Congress Considering Bills for a More “Transparent” EEOC

Darrell VanDeusen
Darrell VanDeusen
09/23/2014

Any lawyer who has defended an employer sued by the EEOC knows that sometimes – not always – it can be a real challenge, facing an unrelenting assault by a government agency that seems bent on destruction. Sure, you might run into a private practice plaintiff’s lawyer who is uncivil, who is unwilling to discuss reasonable settlement terms, and whose mission in life is to ratchet up attorneys’ fees and/or drive the employer into bankruptcy. That’s offensive, of course, and one can only hope that (to turn a phrase on its head) time wounds all heels. (Yes, I know there are defense lawyers who also fall into this category as well. It is equally disappointing).

But in my opinion you wouldn’t and shouldn’t expect that sort of conduct from EEOC lawyers – representatives of the federal government paid for with our tax dollars. One expects effective advocates for their position, but the reasonableness factor can occasionally get lost when an EEOC representative goes into “true believer” mode and views the employer (and the employer’s lawyer) as a part of the evil empire.

Stored entries
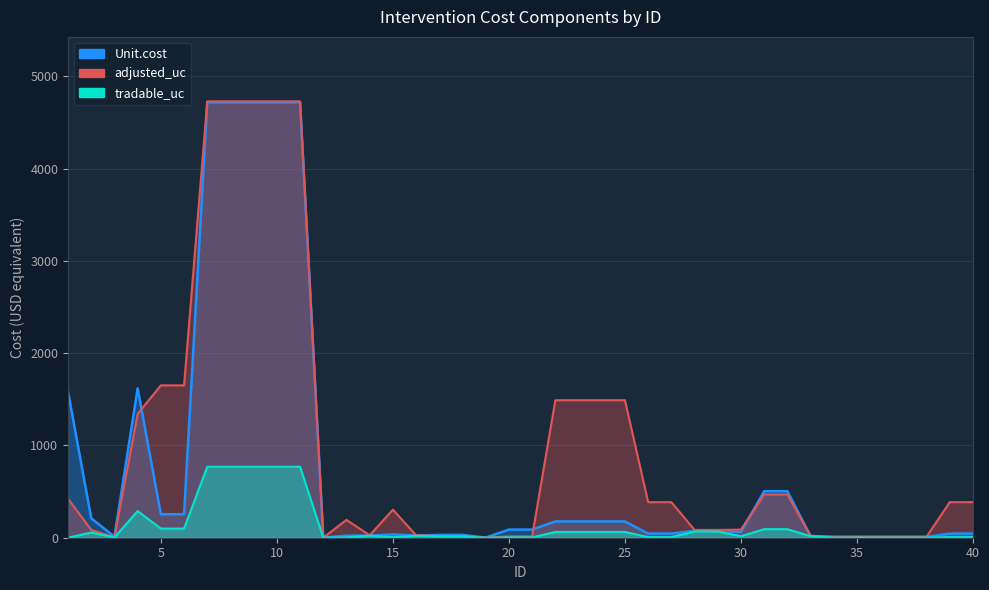

What is the total value across all series at 7?

10216.8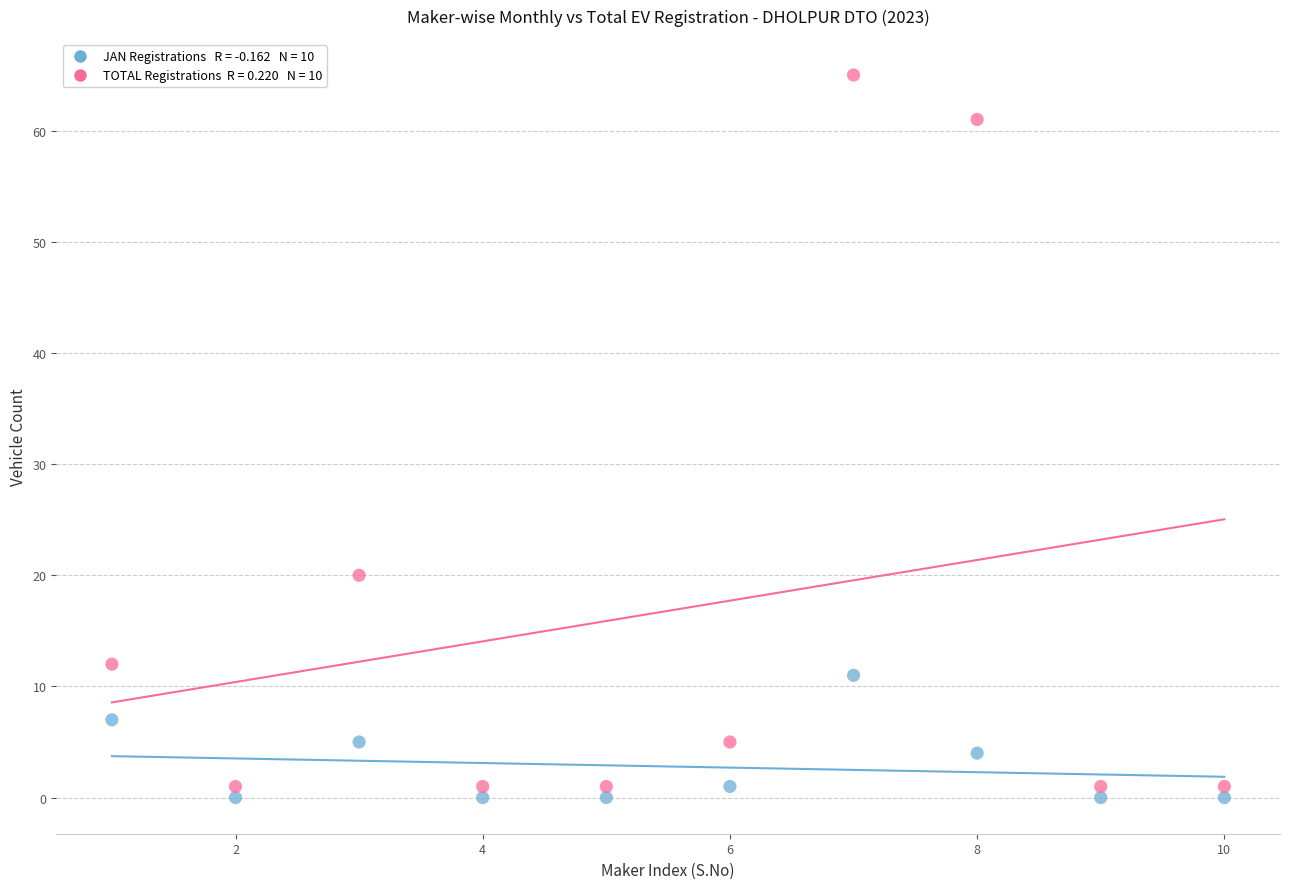

Across all series, what Y value is closest to 32?

20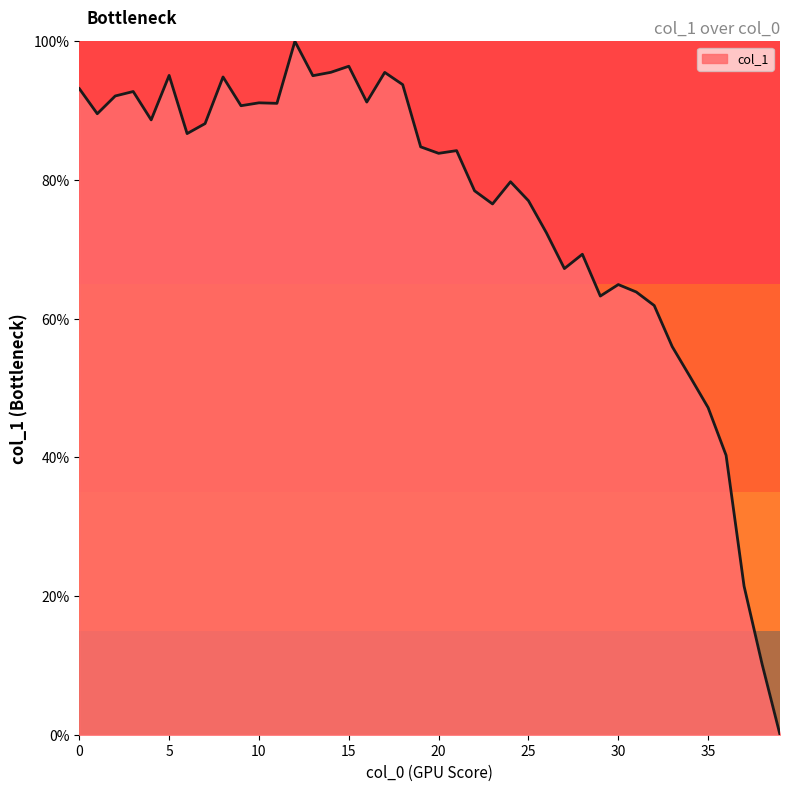

What is the difference between the maximum and minimum values?

100.0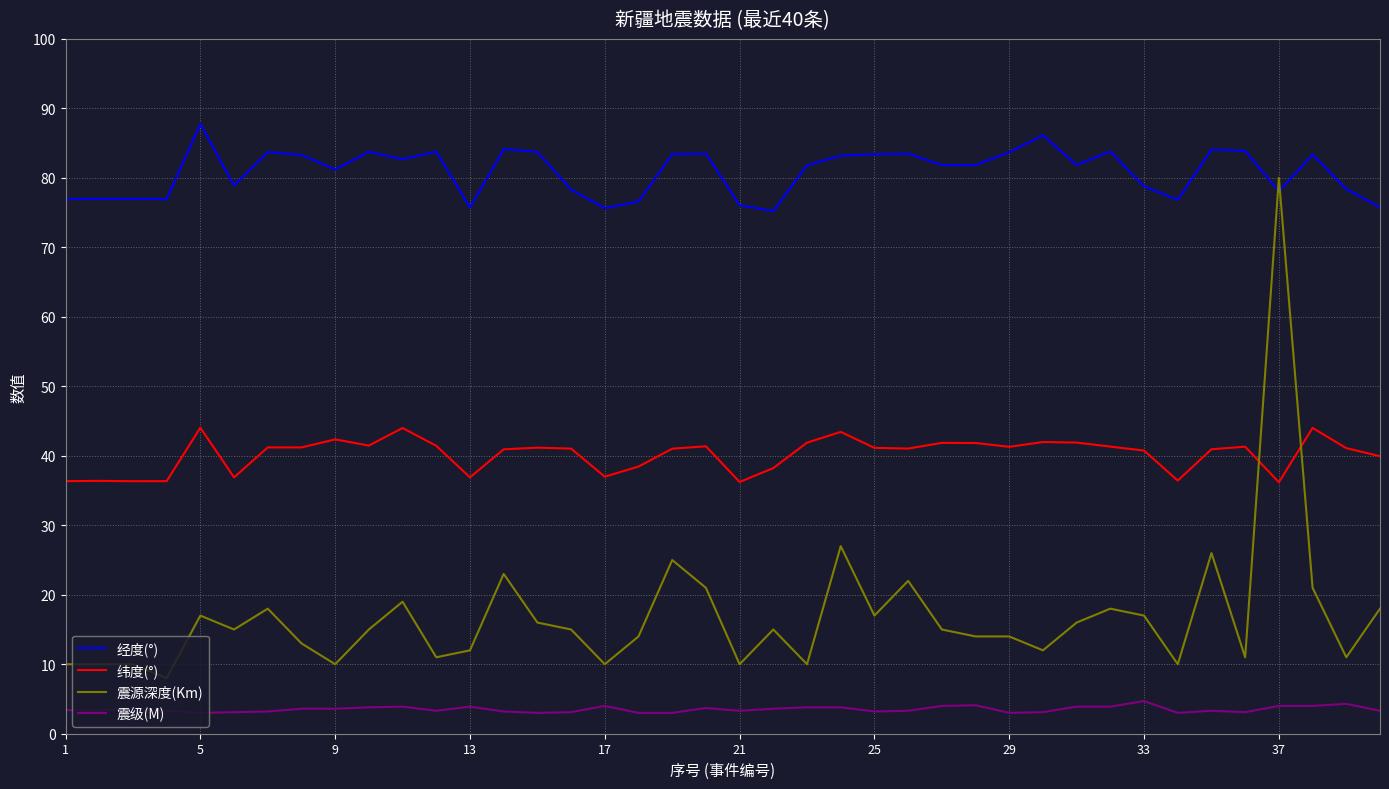

Which series has the widest spread of values?

震源深度(Km)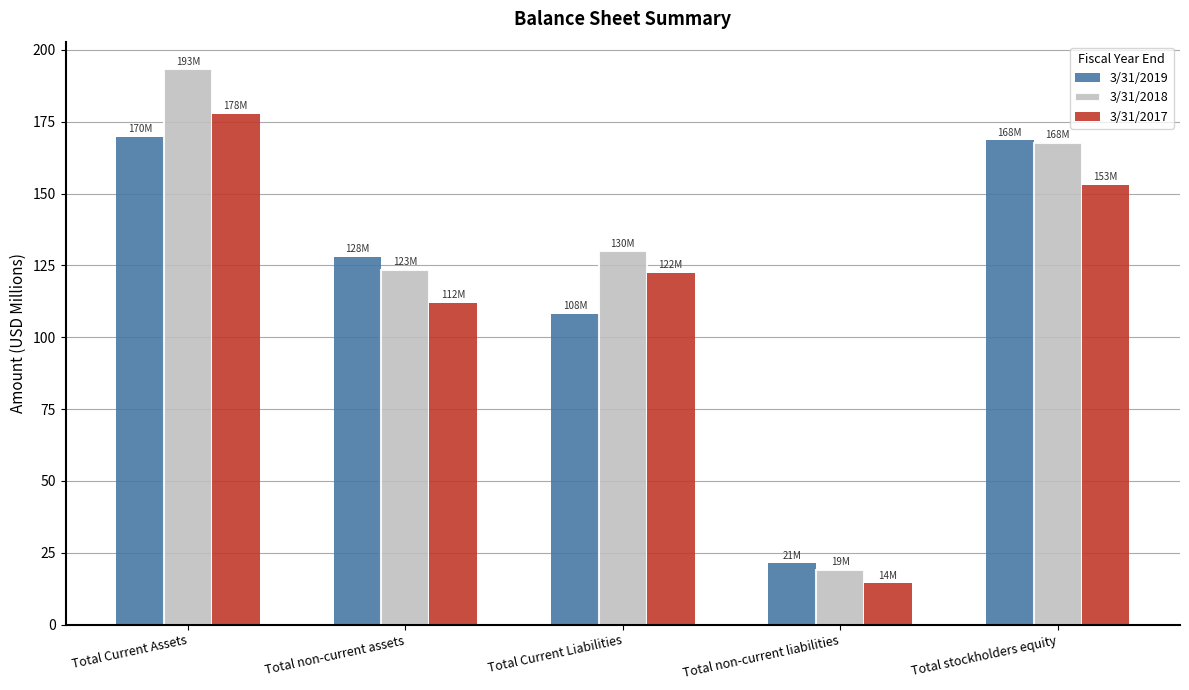

Which label corresponds to the smallest value in the chart?

Total non-current liabilities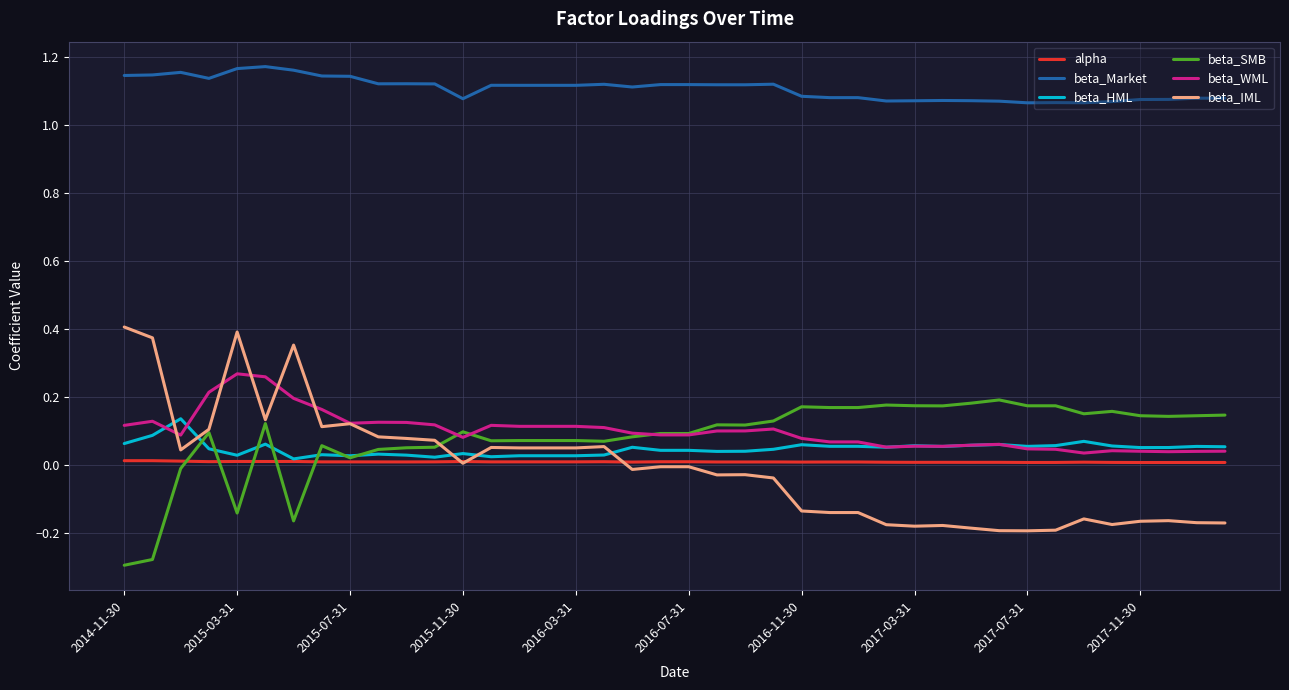

Which series has the widest spread of values?

beta_IML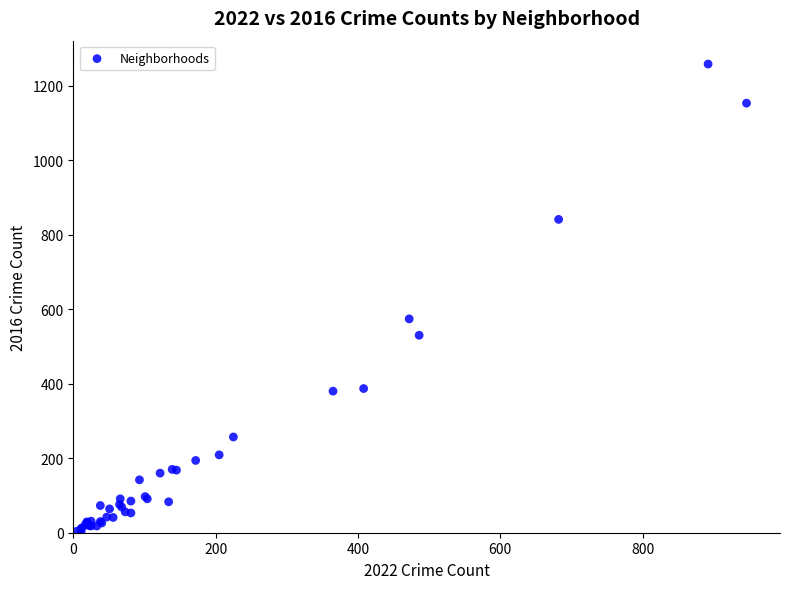

What Y value in the scatter plot is closest to 630?

574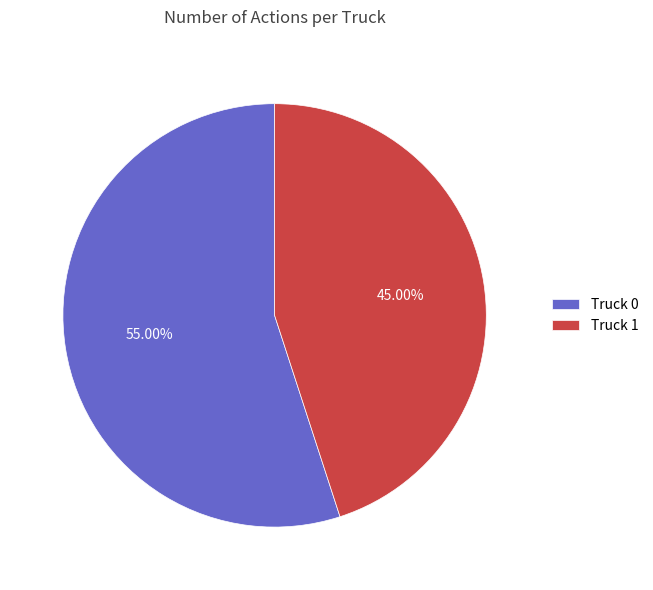

What is the total percentage of Truck 1 and Truck 0?

100.0%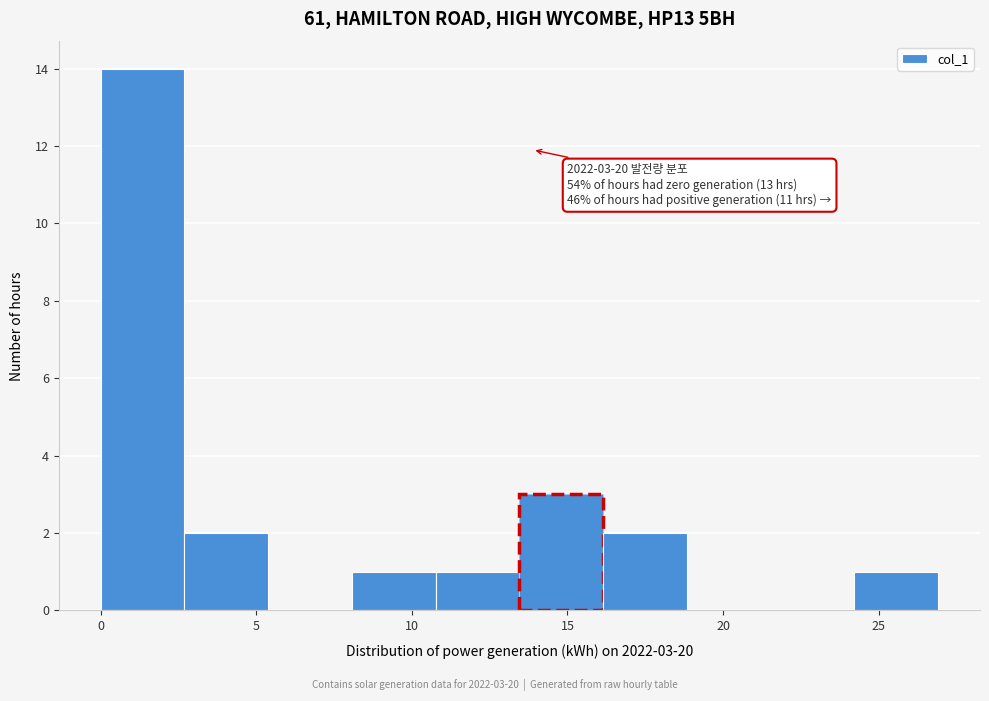

Which range on the x-axis has the tallest bar?

0.0 to 2.5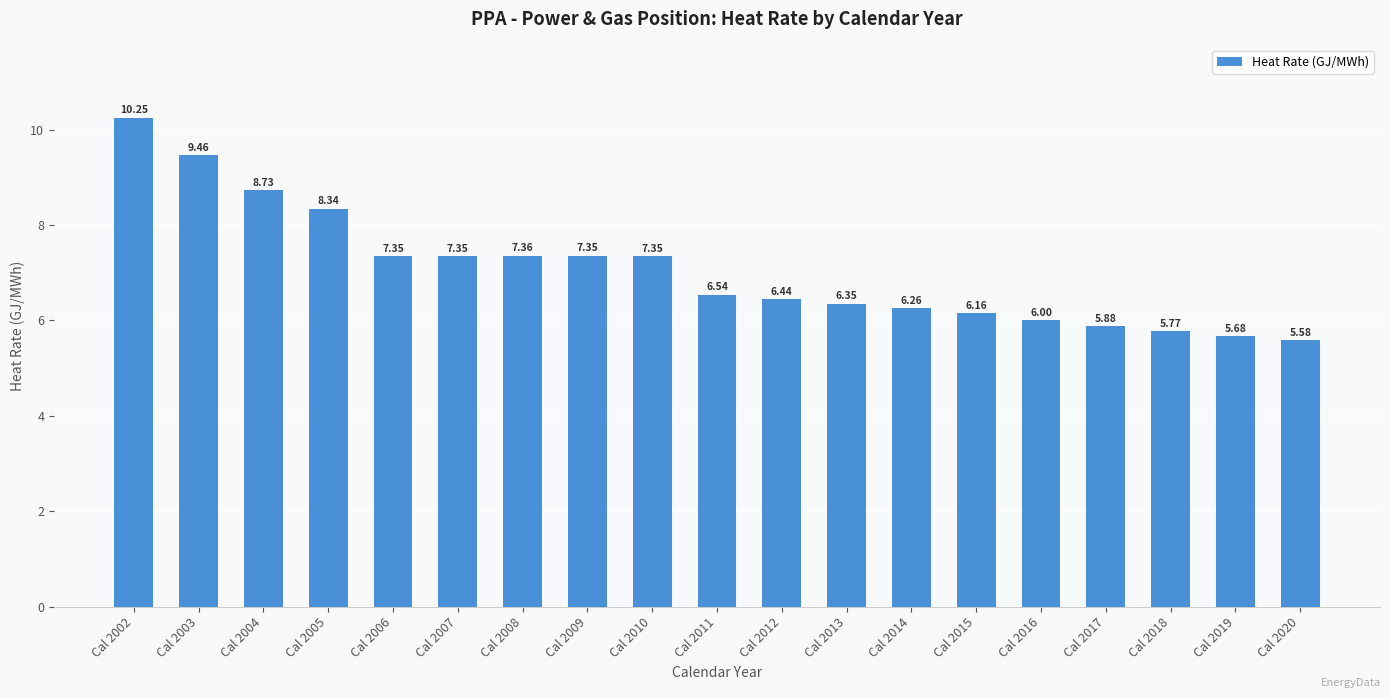

Between Cal 2010 and Cal 2005, which is larger?

Cal 2005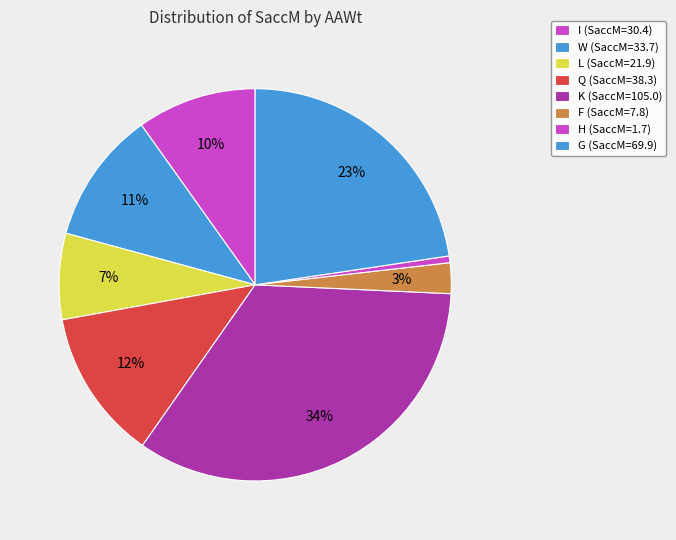

How many segments does this pie chart have?

8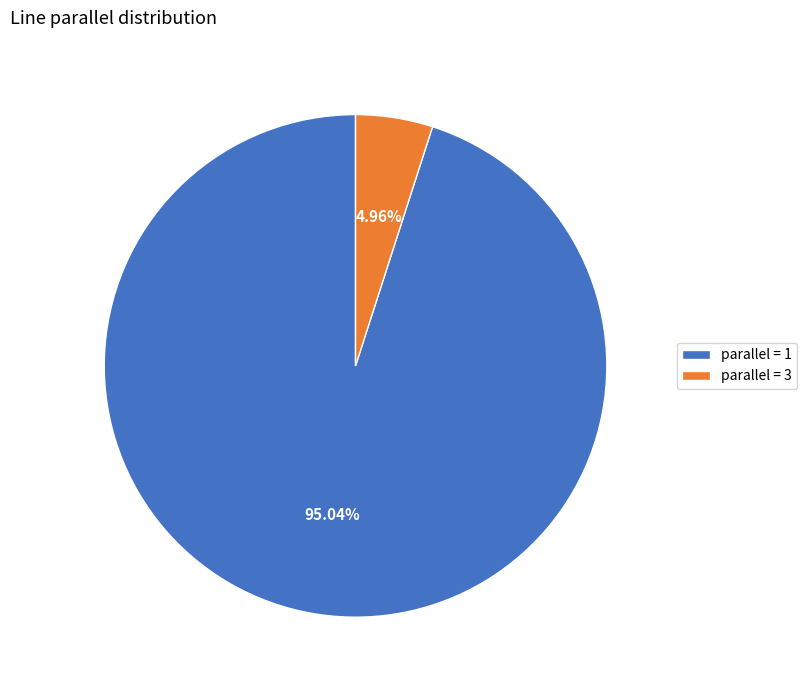

Which category accounts for the majority?

parallel = 1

Task list ::
1 - In the EEOC post, what pays for EEOC lawyers?
2 - Reproduce the stretch of the EEOC post from "But in my opinion" through "the evil empire.".

Solutions ::
1 - Our tax dollars.

2 -
But in my opinion you wouldn’t and shouldn’t expect that sort of conduct from EEOC lawyers – representatives of the federal government paid for with our tax dollars. One expects effective advocates for their position, but the reasonableness factor can occasionally get lost when an EEOC representative goes into “true believer” mode and views the employer (and the employer’s lawyer) as a part of the evil empire.